Filter the entries below, keeping only lines with the word "platform".
──────── EXERCISE INPUTS
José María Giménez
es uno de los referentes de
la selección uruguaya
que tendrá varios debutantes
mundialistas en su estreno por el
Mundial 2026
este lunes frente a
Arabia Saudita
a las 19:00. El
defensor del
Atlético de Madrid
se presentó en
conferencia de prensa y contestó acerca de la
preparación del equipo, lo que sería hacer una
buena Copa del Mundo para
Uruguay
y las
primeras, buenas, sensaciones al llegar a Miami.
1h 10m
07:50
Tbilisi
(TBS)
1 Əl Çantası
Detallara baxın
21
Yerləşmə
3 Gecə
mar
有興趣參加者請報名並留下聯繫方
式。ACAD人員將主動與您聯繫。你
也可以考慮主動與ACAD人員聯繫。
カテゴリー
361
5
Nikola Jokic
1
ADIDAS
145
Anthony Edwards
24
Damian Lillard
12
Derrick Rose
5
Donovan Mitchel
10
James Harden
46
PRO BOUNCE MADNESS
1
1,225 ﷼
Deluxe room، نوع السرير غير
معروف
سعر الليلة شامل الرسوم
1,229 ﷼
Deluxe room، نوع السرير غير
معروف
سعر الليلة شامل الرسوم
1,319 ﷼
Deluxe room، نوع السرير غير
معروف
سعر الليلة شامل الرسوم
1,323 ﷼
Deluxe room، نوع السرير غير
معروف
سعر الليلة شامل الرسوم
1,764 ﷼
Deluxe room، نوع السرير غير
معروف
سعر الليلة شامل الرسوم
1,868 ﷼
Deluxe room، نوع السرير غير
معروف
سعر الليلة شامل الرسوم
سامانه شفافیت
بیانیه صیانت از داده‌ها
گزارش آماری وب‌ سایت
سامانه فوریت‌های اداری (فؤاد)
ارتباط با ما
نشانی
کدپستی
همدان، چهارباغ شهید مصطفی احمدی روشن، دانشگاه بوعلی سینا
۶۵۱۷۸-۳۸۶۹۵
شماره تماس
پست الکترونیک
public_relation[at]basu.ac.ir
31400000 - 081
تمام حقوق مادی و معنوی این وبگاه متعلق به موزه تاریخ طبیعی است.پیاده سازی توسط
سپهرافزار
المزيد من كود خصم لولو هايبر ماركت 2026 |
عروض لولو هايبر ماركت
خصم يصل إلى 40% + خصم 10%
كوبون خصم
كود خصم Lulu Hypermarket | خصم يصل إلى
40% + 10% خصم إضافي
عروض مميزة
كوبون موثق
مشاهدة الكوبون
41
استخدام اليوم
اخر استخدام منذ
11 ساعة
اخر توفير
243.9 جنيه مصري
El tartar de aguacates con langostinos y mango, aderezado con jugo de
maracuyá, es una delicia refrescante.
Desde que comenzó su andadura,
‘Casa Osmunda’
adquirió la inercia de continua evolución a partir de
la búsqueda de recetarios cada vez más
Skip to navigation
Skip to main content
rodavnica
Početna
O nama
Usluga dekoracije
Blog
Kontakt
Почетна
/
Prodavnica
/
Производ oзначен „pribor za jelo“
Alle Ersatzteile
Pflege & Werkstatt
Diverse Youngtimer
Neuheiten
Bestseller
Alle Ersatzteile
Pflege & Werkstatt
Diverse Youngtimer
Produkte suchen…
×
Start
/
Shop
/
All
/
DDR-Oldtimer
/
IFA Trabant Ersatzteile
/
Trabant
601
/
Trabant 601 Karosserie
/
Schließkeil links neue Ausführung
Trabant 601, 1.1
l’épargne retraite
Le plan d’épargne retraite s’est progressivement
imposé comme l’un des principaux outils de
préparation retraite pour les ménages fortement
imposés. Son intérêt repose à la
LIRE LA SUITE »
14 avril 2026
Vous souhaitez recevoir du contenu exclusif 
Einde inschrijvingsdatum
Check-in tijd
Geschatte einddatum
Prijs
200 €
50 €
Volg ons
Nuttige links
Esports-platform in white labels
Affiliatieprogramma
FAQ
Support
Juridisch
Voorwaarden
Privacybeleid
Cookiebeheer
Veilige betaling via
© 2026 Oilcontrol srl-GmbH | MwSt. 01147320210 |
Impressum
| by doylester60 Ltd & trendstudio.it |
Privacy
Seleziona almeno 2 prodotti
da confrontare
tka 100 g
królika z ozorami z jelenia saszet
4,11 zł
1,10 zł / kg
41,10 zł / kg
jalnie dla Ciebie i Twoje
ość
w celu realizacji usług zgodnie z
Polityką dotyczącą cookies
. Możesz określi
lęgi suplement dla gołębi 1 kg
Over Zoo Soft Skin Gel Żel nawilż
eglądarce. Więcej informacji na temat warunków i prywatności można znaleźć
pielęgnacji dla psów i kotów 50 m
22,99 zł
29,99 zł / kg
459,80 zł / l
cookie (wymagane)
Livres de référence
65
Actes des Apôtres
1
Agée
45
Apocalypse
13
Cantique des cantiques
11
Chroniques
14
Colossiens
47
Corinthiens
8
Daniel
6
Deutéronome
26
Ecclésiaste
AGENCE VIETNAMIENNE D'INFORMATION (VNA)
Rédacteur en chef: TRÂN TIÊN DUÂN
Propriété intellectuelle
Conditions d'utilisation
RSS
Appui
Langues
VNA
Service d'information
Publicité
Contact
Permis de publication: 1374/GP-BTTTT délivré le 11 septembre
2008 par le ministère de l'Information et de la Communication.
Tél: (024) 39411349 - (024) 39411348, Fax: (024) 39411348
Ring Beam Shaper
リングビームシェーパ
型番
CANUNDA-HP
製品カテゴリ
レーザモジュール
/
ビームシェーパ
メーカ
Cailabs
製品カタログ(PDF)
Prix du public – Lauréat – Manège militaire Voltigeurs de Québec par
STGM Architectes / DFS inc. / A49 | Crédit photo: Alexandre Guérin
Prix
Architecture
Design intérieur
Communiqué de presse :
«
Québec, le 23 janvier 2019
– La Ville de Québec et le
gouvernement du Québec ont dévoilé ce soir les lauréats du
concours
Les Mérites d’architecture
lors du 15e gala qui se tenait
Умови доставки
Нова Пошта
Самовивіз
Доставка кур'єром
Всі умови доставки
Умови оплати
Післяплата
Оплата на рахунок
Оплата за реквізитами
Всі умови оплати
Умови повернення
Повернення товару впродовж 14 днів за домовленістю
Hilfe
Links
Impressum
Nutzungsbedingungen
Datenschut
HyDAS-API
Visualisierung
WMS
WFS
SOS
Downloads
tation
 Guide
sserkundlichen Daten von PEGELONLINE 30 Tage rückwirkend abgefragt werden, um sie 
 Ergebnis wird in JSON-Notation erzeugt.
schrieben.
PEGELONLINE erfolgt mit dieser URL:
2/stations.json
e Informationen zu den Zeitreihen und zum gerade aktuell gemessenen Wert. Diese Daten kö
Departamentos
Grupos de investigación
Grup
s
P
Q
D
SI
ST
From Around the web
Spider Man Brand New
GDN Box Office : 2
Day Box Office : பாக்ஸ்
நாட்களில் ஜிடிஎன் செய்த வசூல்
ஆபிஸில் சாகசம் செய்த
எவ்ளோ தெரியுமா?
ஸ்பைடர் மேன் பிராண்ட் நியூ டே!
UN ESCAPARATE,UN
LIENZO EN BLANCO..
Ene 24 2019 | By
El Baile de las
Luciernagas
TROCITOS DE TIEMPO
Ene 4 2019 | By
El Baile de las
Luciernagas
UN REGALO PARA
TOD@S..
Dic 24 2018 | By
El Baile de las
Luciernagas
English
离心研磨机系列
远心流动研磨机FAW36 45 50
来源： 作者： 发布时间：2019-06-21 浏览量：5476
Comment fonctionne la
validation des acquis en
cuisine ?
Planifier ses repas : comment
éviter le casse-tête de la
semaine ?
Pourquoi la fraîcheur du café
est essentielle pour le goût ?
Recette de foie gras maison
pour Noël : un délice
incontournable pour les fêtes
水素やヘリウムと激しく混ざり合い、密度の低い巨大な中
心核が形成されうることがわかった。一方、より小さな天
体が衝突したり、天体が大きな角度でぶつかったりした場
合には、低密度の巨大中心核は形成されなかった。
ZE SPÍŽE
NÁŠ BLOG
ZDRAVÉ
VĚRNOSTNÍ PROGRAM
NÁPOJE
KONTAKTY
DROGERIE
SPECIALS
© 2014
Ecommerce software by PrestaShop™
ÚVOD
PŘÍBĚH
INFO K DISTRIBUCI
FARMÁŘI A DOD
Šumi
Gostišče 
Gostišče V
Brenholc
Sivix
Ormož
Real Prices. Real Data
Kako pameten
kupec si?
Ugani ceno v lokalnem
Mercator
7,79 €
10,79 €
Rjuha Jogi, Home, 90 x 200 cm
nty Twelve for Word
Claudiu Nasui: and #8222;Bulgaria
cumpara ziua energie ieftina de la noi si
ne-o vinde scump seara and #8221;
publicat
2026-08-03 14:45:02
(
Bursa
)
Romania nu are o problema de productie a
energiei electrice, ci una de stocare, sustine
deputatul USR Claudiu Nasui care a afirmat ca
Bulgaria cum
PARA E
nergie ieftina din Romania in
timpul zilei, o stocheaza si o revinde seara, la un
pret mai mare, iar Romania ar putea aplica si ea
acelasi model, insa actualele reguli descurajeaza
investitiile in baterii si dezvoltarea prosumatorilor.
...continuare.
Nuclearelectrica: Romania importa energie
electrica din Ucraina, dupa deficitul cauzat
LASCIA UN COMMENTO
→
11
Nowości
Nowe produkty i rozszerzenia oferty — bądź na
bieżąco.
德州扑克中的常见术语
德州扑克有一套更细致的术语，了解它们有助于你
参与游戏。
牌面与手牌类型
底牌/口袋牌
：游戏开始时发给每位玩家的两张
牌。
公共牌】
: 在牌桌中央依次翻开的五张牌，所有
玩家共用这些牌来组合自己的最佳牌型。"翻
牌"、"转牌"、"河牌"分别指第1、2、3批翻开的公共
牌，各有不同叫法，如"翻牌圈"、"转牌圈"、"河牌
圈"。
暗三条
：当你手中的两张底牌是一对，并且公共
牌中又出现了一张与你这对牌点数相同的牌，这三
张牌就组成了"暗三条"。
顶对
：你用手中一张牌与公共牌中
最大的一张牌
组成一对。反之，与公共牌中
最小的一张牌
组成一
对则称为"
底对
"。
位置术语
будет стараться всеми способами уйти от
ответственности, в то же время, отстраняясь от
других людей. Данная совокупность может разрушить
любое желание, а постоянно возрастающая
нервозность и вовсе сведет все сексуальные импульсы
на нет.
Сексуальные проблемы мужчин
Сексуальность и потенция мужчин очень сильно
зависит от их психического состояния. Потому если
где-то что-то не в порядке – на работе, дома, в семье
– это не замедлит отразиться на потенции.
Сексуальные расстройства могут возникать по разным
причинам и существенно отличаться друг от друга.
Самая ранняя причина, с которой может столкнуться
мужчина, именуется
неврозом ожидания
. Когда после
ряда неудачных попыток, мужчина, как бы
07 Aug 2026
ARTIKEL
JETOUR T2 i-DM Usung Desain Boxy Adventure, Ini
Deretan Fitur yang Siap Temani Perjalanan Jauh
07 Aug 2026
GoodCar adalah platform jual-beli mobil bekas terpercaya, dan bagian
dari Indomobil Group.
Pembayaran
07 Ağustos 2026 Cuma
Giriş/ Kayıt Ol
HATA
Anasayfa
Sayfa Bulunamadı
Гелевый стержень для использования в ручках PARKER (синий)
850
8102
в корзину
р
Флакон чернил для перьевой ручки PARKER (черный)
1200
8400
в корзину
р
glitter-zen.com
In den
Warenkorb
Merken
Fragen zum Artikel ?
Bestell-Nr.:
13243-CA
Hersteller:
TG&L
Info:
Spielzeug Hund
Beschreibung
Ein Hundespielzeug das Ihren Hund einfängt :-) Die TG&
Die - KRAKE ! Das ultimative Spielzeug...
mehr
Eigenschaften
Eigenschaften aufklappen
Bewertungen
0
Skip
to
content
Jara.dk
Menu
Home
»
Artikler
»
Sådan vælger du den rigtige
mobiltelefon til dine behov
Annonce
────────────────
# RESULT OF THIS EXERCISE
Esports-platform in white labels
GoodCar adalah platform jual-beli mobil bekas terpercaya, dan bagian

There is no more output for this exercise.